● TASK DIRECTIONS:
Give back all of the records, exactly and completely.

Transcribed page contents:
○ ○ ○ ○ ○ ○ ○

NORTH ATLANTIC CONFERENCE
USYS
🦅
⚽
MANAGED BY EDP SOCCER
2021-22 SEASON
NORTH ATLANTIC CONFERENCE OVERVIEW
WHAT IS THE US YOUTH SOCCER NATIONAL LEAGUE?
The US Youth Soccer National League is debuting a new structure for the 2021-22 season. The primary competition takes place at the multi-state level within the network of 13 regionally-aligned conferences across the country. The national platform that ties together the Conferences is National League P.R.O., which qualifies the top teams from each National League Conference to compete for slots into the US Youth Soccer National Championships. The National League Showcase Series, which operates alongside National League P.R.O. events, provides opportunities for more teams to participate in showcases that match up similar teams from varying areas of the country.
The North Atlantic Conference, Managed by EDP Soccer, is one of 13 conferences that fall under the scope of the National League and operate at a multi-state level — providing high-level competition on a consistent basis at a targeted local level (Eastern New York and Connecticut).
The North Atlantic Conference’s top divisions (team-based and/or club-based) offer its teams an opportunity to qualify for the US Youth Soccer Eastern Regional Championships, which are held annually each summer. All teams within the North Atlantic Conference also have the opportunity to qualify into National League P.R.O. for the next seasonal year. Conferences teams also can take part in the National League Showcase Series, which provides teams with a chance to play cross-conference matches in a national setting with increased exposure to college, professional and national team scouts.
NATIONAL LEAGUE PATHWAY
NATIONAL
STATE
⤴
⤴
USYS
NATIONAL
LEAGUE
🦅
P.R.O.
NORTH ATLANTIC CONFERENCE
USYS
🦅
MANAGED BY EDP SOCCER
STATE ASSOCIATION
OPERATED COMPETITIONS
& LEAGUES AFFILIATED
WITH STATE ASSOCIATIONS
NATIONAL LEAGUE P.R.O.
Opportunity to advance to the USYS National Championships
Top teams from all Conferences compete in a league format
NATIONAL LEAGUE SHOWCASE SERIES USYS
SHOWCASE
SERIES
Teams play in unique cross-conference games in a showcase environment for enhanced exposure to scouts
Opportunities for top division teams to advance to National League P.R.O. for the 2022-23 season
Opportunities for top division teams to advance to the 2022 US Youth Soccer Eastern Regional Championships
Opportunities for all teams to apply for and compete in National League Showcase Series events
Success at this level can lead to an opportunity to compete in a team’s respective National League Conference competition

○ ○ ○ ○ ○ ○ ○

● SOLUTION TO THIS TASK:
NORTH ATLANTIC CONFERENCE
USYS
🦅
⚽
MANAGED BY EDP SOCCER
2021-22 SEASON
NORTH ATLANTIC CONFERENCE OVERVIEW
WHAT IS THE US YOUTH SOCCER NATIONAL LEAGUE?
The US Youth Soccer National League is debuting a new structure for the 2021-22 season. The primary competition takes place at the multi-state level within the network of 13 regionally-aligned conferences across the country. The national platform that ties together the Conferences is National League P.R.O., which qualifies the top teams from each National League Conference to compete for slots into the US Youth Soccer National Championships. The National League Showcase Series, which operates alongside National League P.R.O. events, provides opportunities for more teams to participate in showcases that match up similar teams from varying areas of the country.
The North Atlantic Conference, Managed by EDP Soccer, is one of 13 conferences that fall under the scope of the National League and operate at a multi-state level — providing high-level competition on a consistent basis at a targeted local level (Eastern New York and Connecticut).
The North Atlantic Conference’s top divisions (team-based and/or club-based) offer its teams an opportunity to qualify for the US Youth Soccer Eastern Regional Championships, which are held annually each summer. All teams within the North Atlantic Conference also have the opportunity to qualify into National League P.R.O. for the next seasonal year. Conferences teams also can take part in the National League Showcase Series, which provides teams with a chance to play cross-conference matches in a national setting with increased exposure to college, professional and national team scouts.
NATIONAL LEAGUE PATHWAY
NATIONAL
STATE
⤴
⤴
USYS
NATIONAL
LEAGUE
🦅
P.R.O.
NORTH ATLANTIC CONFERENCE
USYS
🦅
MANAGED BY EDP SOCCER
STATE ASSOCIATION
OPERATED COMPETITIONS
& LEAGUES AFFILIATED
WITH STATE ASSOCIATIONS
NATIONAL LEAGUE P.R.O.
Opportunity to advance to the USYS National Championships
Top teams from all Conferences compete in a league format
NATIONAL LEAGUE SHOWCASE SERIES USYS
SHOWCASE
SERIES
Teams play in unique cross-conference games in a showcase environment for enhanced exposure to scouts
Opportunities for top division teams to advance to National League P.R.O. for the 2022-23 season
Opportunities for top division teams to advance to the 2022 US Youth Soccer Eastern Regional Championships
Opportunities for all teams to apply for and compete in National League Showcase Series events
Success at this level can lead to an opportunity to compete in a team’s respective National League Conference competition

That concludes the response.